Exercise details:
Every line of the records below from the line with "right shoulder: (234, 280)" up to and including the line with "left hip: (306, 418)" must be reproduced exactly, and no line outside that range.
(The data Opens)
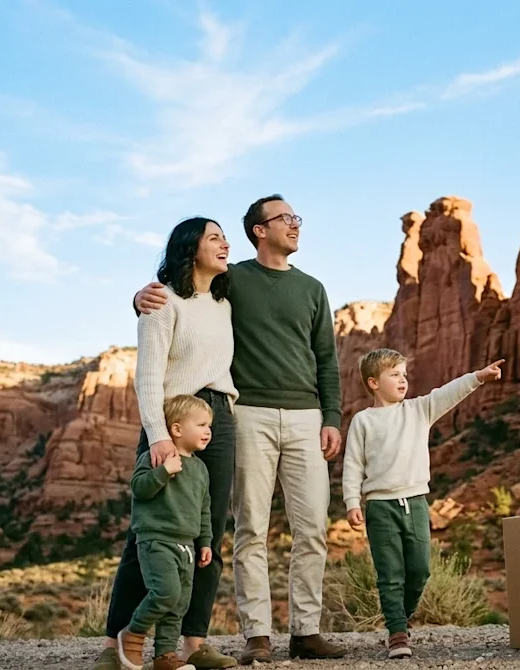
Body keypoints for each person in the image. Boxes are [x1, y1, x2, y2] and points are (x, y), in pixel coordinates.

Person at [133, 195, 347, 664]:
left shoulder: (313, 289)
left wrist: (332, 417)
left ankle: (306, 632)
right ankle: (258, 636)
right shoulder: (234, 280)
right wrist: (137, 298)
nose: (295, 224)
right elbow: (181, 292)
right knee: (251, 526)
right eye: (285, 218)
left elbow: (327, 361)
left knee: (312, 527)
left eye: (297, 217)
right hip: (245, 413)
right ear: (259, 230)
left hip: (306, 418)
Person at [94, 217, 239, 670]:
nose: (225, 243)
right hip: (172, 420)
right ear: (189, 248)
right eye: (214, 237)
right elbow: (149, 375)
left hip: (217, 418)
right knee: (149, 533)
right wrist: (158, 437)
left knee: (210, 532)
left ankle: (189, 643)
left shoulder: (225, 300)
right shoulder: (161, 300)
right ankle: (113, 645)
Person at [343, 349, 504, 659]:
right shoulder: (363, 421)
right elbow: (353, 465)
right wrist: (352, 502)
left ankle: (400, 618)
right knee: (390, 574)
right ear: (373, 382)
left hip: (416, 502)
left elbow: (448, 393)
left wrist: (479, 377)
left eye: (404, 374)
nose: (403, 380)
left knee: (419, 570)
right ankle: (398, 633)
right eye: (395, 375)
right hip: (380, 507)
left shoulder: (418, 410)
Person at [117, 395, 216, 670]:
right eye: (202, 424)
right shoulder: (155, 456)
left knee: (179, 605)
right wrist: (164, 471)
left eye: (210, 425)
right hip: (156, 540)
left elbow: (204, 508)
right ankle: (132, 634)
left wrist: (205, 542)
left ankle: (165, 656)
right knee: (166, 592)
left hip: (187, 545)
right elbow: (139, 489)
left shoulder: (200, 468)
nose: (208, 431)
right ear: (176, 429)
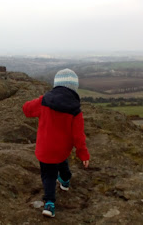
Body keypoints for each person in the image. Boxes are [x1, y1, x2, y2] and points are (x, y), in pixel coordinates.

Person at [22, 68, 90, 218]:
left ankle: (49, 204)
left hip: (45, 148)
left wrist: (37, 101)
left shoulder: (45, 100)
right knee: (61, 162)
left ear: (56, 85)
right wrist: (83, 153)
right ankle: (65, 180)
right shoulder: (75, 110)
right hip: (62, 149)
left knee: (48, 176)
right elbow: (78, 135)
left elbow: (27, 109)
(The data Closes)
Result of this exercise:
right shoulder: (234, 280)
right wrist: (137, 298)
nose: (295, 224)
right elbow: (181, 292)
right knee: (251, 526)
right eye: (285, 218)
left elbow: (327, 361)
left knee: (312, 527)
left eye: (297, 217)
right hip: (245, 413)
right ear: (259, 230)
left hip: (306, 418)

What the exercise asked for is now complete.